Cinema Toast 10/6/06
by admin
Gil Mansergh’s Cinema Toast
NEW RELEASES 10/6/06
NOTE: Three Oscar-worthy films open nationally on Friday, but you will have to wait a week for a Sonoma County venue for Forrest Whitaker’s searing portrait of Idi Amin in “The Last King of Scotland,” and another week for Helen Mirren’s touching depiction of Britain’s Elizabeth II in “The Queen.” They are worth the wait.
The Departed (R)
Leonardo DiCaprio, Matt Damon, Jack Nicholson, Alec Baldwin, Ray Winstone Marc Wahlberg
Directed by: Martin Scorcese
Nobody does inside gangsterland movies better and the deep-cover moles and bad cops add flavor to the mix. This one’s set in Boston where a talented ensemble of young actors do some of their best work as they try to figure out who is watching who, who is with ‘em or against ‘em, why a much bragged about three-way with Jack and two females got filmed and immediately cut, and who is gonna be dead next?

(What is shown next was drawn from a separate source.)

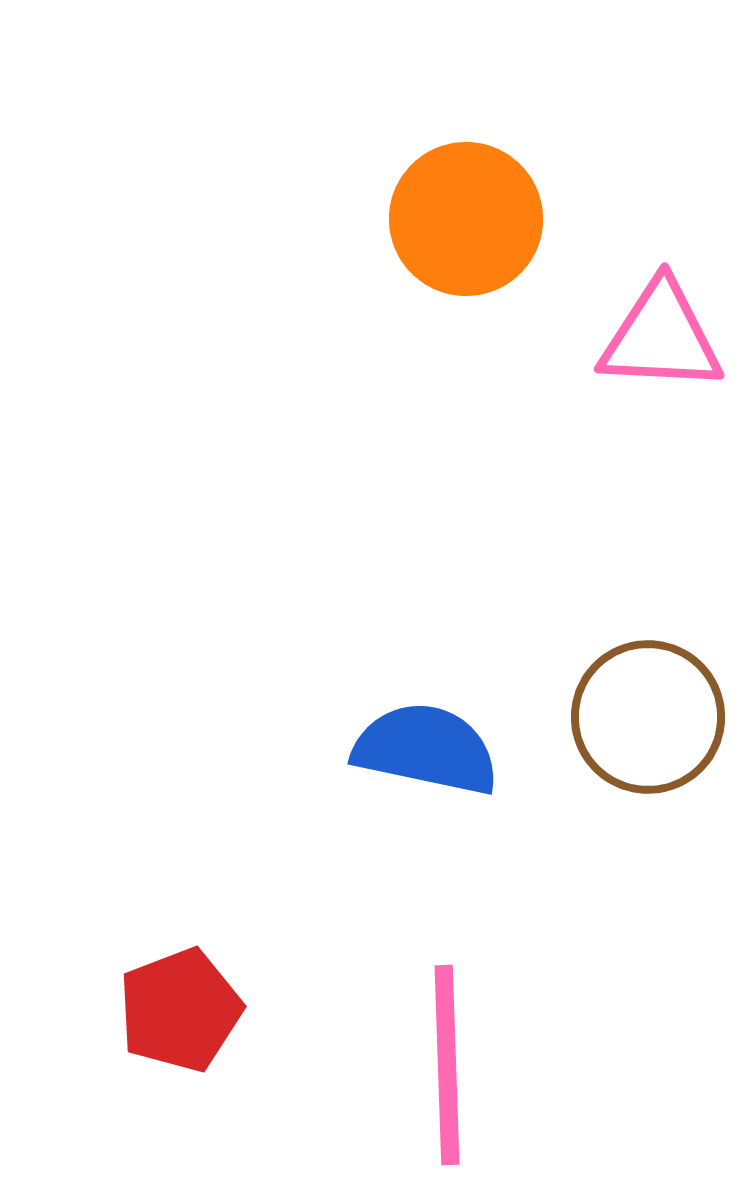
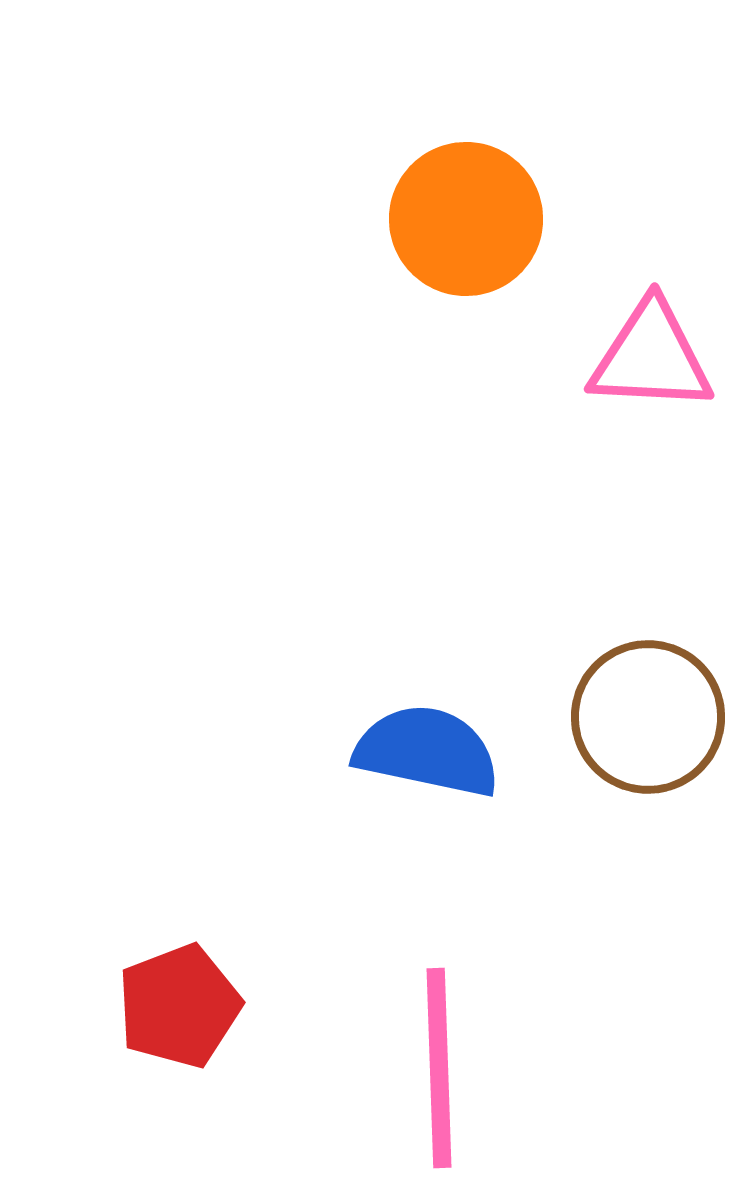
pink triangle: moved 10 px left, 20 px down
blue semicircle: moved 1 px right, 2 px down
red pentagon: moved 1 px left, 4 px up
pink line: moved 8 px left, 3 px down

4 pieces of Scorcese in Boston toast
Employee of the Month (PG-13)
Jessica Simpson, Dane Cook, Dax Shepard
Directed by: Greg Coolidge
Their photos are boldly posted on wall in the big box store staff lounge, but there has to be more to these people than the fact they stayed at the job long enough to be placed in a frame. No matter, the “hot” new cashier (the studio’s label, not mine) is rumored to only date EoMs, so this month, the award may offer something besides a parking space close to the front door.
Not available for preview
The Texas Chainsaw Massacre: The Beginning
Gil doesn’t screen slasher films.
Keeping Mum (R)
Rowan Atkinson, Kristin Scott Thomas, Maggie Smith,Patrick Swayze
Directed by: Niall Johnson
A clueless vicar and his bored wife find ways to cope with the slow pace of life in a small British town, but when Grace, their housekeeper, serves some troubling news with the tea, we suddenly find ourselves in an ultra-dark comedy. (At the Rialto in Santa Rosa)
3 pieces of Earl Gray toast
Al Franken: God Spoke (NR)
Al Franken, Sean Hannity, Henry Kissinger, Michael Moore, Bill O’Reilly
Directed by: Nicholas Doob
The documentarians who did “The War Room,” followed this former Saturday Night Live comedian for two years to record his sporadically amusing public feuding with Right Wing pundits. The result is like a SNL skit “funny in tiny bits, boring in the larger sections where it goes on too long because nobody knows when to say “cut.” (At the Rialto in Santa Rosa)
2 pieces of 15-minutes of fame toast
Riding Alone for Thousands of Miles (PG)
Ken Takakura, Qiu Lin, Li Jiamin, Shinobu Terajima, Kiichi Nakai
Directed by: Zhang Yimou
When he learns his son is ill, a Japanese fisherman who hasn’t seen his boy in a decade, visits and tries to mend fences, but the son refuse to see his father. The daughter-in-law suggests a way for the two to connect, but it involves a long and complex journey to the Chinese countryside. In Chinese with English Subtitles (At the Rialto in Santa Rosa)
3 pieces of poignant toast.
The US vs John Lennon (PG-13)
John Lennon, Yoko Ono, Walter Cronkite, Noam Chomsky, Tom Smothers
Directed by: David Leaf, Jon Scheinfeld
John Dean (of Nixon fame) makes it clear that the antiwar polemics of this former Beatle warranted the all-out FBI investigation that resulted in a file cabinet full of information but at least he sounds apologetic. In Contrast, G. Gordon Liddy still maintains that the investigation was in the strategic interest of the US. This documentary (made with strong editorial input from Yoko Ono), has a tendency to anoint Lennon with saintliness and ignore any seamy pstuff, but it clearly displays the dangers of a paranoid and secretive government. (At the 3rd Street Cinema 6 in Santa Rosa)
3 pieces of then-and-now toast.
NEW on VIDEO & DVD
Thank You For Smoking (NR)
Aaron Eckhart, Robert Duvall, Katie Holmes, William H. Macy, Sam Elliott, Chad Lowe
Directed by Jason Reitman
Box Office: $24,627,629
Aaron Eckhart plays Nick Naylor, an unrepentant lobbyist for “Big Tobacco.” Nick and his fellow “Merchants of Death” ” (the self-dubbed MOD Squad) ” gather weekly to drink, commiserate and swap strategies. Maria Bello shills for Alcohol while David Koechner is the verbal gunslinger for Firearms. None of the three feel that what they do is unseemly, unethical or immoral. In the voice over, Naylor cites what he calls “the yuppie Nuremberg defense, ‘I just need to pay the mortgage’.”
Did I mention that the movie is a satire? Not only that, it’s an intelligent and very funny satire.